[Prompt]: Please repeat every entry exactly as written, but skip the pictures.

[Records to process]:

● ● ● ●

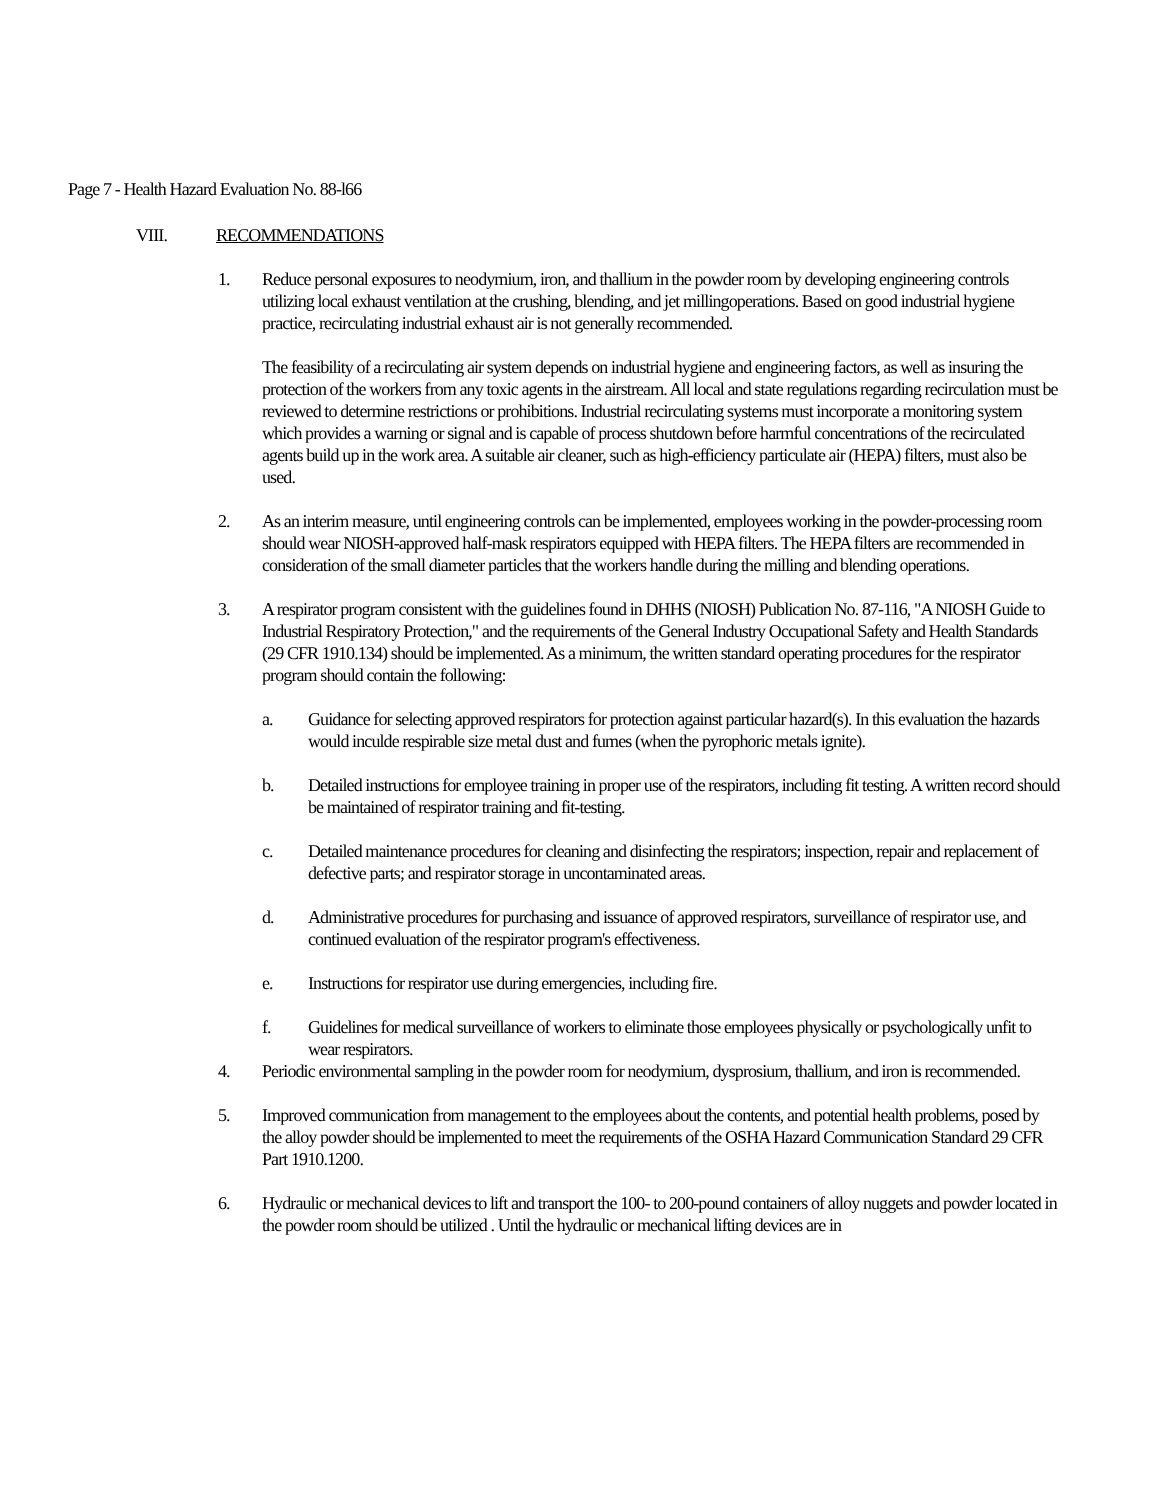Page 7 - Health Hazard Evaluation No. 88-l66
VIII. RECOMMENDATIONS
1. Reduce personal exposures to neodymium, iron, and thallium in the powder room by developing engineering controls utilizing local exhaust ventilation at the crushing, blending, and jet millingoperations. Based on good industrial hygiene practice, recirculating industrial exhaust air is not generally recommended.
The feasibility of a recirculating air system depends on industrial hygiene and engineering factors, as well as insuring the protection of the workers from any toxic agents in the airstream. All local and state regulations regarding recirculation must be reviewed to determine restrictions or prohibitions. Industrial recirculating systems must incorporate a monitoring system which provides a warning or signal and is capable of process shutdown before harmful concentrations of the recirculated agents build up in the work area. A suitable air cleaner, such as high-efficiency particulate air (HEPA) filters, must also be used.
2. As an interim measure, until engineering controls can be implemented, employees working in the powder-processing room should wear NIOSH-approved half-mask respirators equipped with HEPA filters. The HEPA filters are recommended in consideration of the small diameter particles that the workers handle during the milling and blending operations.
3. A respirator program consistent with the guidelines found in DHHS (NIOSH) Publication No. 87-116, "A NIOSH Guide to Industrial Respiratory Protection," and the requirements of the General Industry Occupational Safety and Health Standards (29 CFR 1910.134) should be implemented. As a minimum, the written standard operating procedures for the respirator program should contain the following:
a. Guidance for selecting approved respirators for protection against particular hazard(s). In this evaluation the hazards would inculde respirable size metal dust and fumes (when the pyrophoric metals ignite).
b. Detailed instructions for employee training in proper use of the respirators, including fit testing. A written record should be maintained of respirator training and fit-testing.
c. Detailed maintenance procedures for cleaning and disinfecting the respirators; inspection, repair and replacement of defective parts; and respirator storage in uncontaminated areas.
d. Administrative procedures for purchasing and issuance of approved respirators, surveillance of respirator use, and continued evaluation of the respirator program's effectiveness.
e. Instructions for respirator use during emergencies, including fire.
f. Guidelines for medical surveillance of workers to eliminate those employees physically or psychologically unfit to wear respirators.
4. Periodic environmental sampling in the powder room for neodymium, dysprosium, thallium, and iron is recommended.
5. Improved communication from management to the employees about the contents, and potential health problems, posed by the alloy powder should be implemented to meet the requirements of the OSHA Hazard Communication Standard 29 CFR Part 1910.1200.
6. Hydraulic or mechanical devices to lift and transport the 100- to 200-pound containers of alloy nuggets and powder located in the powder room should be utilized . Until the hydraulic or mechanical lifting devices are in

● ● ● ●

[Answer to this task]:
Page 7 - Health Hazard Evaluation No. 88-l66
VIII. RECOMMENDATIONS
1. Reduce personal exposures to neodymium, iron, and thallium in the powder room by developing engineering controls utilizing local exhaust ventilation at the crushing, blending, and jet millingoperations. Based on good industrial hygiene practice, recirculating industrial exhaust air is not generally recommended.
The feasibility of a recirculating air system depends on industrial hygiene and engineering factors, as well as insuring the protection of the workers from any toxic agents in the airstream. All local and state regulations regarding recirculation must be reviewed to determine restrictions or prohibitions. Industrial recirculating systems must incorporate a monitoring system which provides a warning or signal and is capable of process shutdown before harmful concentrations of the recirculated agents build up in the work area. A suitable air cleaner, such as high-efficiency particulate air (HEPA) filters, must also be used.
2. As an interim measure, until engineering controls can be implemented, employees working in the powder-processing room should wear NIOSH-approved half-mask respirators equipped with HEPA filters. The HEPA filters are recommended in consideration of the small diameter particles that the workers handle during the milling and blending operations.
3. A respirator program consistent with the guidelines found in DHHS (NIOSH) Publication No. 87-116, "A NIOSH Guide to Industrial Respiratory Protection," and the requirements of the General Industry Occupational Safety and Health Standards (29 CFR 1910.134) should be implemented. As a minimum, the written standard operating procedures for the respirator program should contain the following:
a. Guidance for selecting approved respirators for protection against particular hazard(s). In this evaluation the hazards would inculde respirable size metal dust and fumes (when the pyrophoric metals ignite).
b. Detailed instructions for employee training in proper use of the respirators, including fit testing. A written record should be maintained of respirator training and fit-testing.
c. Detailed maintenance procedures for cleaning and disinfecting the respirators; inspection, repair and replacement of defective parts; and respirator storage in uncontaminated areas.
d. Administrative procedures for purchasing and issuance of approved respirators, surveillance of respirator use, and continued evaluation of the respirator program's effectiveness.
e. Instructions for respirator use during emergencies, including fire.
f. Guidelines for medical surveillance of workers to eliminate those employees physically or psychologically unfit to wear respirators.
4. Periodic environmental sampling in the powder room for neodymium, dysprosium, thallium, and iron is recommended.
5. Improved communication from management to the employees about the contents, and potential health problems, posed by the alloy powder should be implemented to meet the requirements of the OSHA Hazard Communication Standard 29 CFR Part 1910.1200.
6. Hydraulic or mechanical devices to lift and transport the 100- to 200-pound containers of alloy nuggets and powder located in the powder room should be utilized . Until the hydraulic or mechanical lifting devices are in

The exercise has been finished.